Statistics: couple relationships

Statistics: couple relationships

The Australian Bureau of Statistics has released analysis of couples relationships. Here is part of the ABS had to say:


The proportion of adults living with a partner has declined during the last two decades, from 65% in 1986, to 61% in 2006. Factors such as the trend towards partnering at a later age, and the increased financial and social independence of women, may be associated with this decline, as well as legal changes in recent decades which have improved access to divorce.

Consistent with the declining proportion of people in couple relationships has been the fall in the proportion who were in a registered marriage, from 62% in 1986 to 52% in 2006. On the other hand, there has been an increase in the proportion of adults in de facto relationships, which more than doubled from 4% to 9% over the period.

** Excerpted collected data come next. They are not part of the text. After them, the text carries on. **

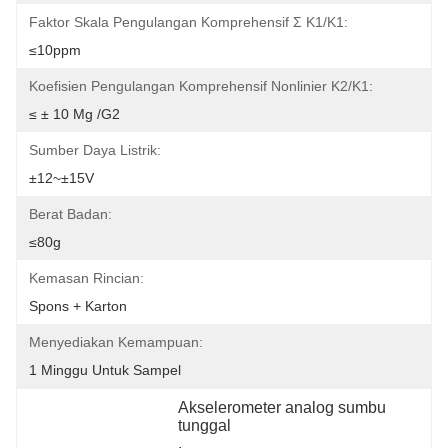
Faktor Skala Pengulangan Komprehensif Σ K1/K1:
≤10ppm
Koefisien Pengulangan Komprehensif Nonlinier K2/K1:
≤ ± 10 Μg /g2
Sumber Daya Listrik:
±12~±15V
Berat Badan:
≤80g
Kemasan Rincian:
Spons + Karton
Menyediakan Kemampuan:
1 Minggu Untuk Sampel
Akselerometer analog sumbu 
tunggal
, 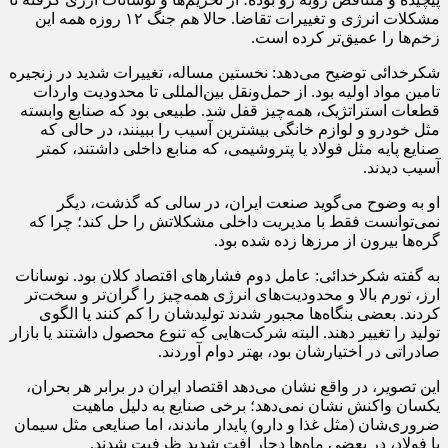
مشکلات انرژی و تغییرات تقاضا. حالا هم جنگ ۱۲ روزه همه این
زخم‌ها را عمیق‌تر کرده است.
شکرخدائی توضیح می‌دهد: نخستین مساله، تغییرات شدید در زنجیره
تامین مواد اولیه بود. از حمل‌ونقل بین‌المللی تا محدودیت واردات
قطعات استراتژیک، همه‌چیز قفل شد. طبیعی بود که صنایع وابسته
مثل خودرو و لوازم خانگی بیشترین آسیب را ببینند، در حالی که
صنایع پایه مثل فولاد یا پتروشیمی، که منابع داخلی داشتند، کمتر
آسیب دیدند.
او به وضوح می‌گوید صنعت ایران، در سالی که گذشت، دیگر
نمی‌توانست فقط با مدیریت داخلی مشکلاتش را حل کند؛ چرا که
گره‌ها بیرون از مرزها زده شده بود.
به گفته شکرخدائی: عامل دوم فشارهای اقتصاد کلان بود. نوسانات
ارز، تورم بالا و محدودیت‌های انرژی همه‌چیز را گران‌تر و سخت‌تر
کردند. بعضی بنگاه‌ها مجبور شدند تولیدشان را کم کنند یا الگوی
تولید را تغییر دهند. البته شرکت‌هایی که تنوع محصول داشتند یا بازار
صادراتی در اختیارشان بود، بهتر دوام آوردند.
این تصویر، در واقع نشان می‌دهد اقتصاد ایران در برابر هر بحران،
یکسان واکنش نشان نمی‌دهد؛ برخی صنایع به دلیل ماهیت
ضروری‌شان (مثل غذا و دارو) پایدار ماندند، اما صنایعی مثل سیمان
یا فولاد، در بعضی ماه‌ها دچار افت شدید ظرفیت شدند.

The number of people living in a same-sex couple relationship has also increased over the past decade. In 1996, 0.2% of all adults said they were living with a same-sex partner. By 2006, this had increased to 0.4% (to around 50,000 people). However, these figures may be an undercount of the true number of people living in same-sex relationships. Some people may be reluctant to identify as being in a same-sex relationship, while others may not have identified because they didn’t know that same-sex relationships would be counted in the census.

Length of relationships

Of the people currently in a live-in relationship, the median length of the relationship was 18 years. However, the duration varied widely according to age and the number of relationships people had previously had. For example, for people aged 65-74 years who had only ever been in their current relationship, the median time together was 46 years, while for people aged 35-44 years who had had three or more relationships, the median duration of the current relationship was six years.

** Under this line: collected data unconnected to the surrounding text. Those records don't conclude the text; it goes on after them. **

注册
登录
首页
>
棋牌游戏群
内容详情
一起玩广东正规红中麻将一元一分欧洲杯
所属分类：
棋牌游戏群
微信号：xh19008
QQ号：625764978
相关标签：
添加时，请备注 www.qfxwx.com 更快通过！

In 2006-07, around one-third (34%) of people aged 18 years and over said they’d had a live-in relationship that had subsequently ended. For just over half of these people their most recent past relationship was a registered marriage. Past registered marriages tended to have a much longer median duration than past de facto relationships (14 years compared with 2 years). In considering the apparently brief duration of de facto relationships, it should be kept in mind that this median is only for those relationships that have ended – a greater number have gone on to become a registered marriage or remain as long-term partnerships. In addition, where de facto relationships are being used by couples as a step before marriage, those that end before marriage may reduce the number of marriages that would otherwise end in divorce within a short period.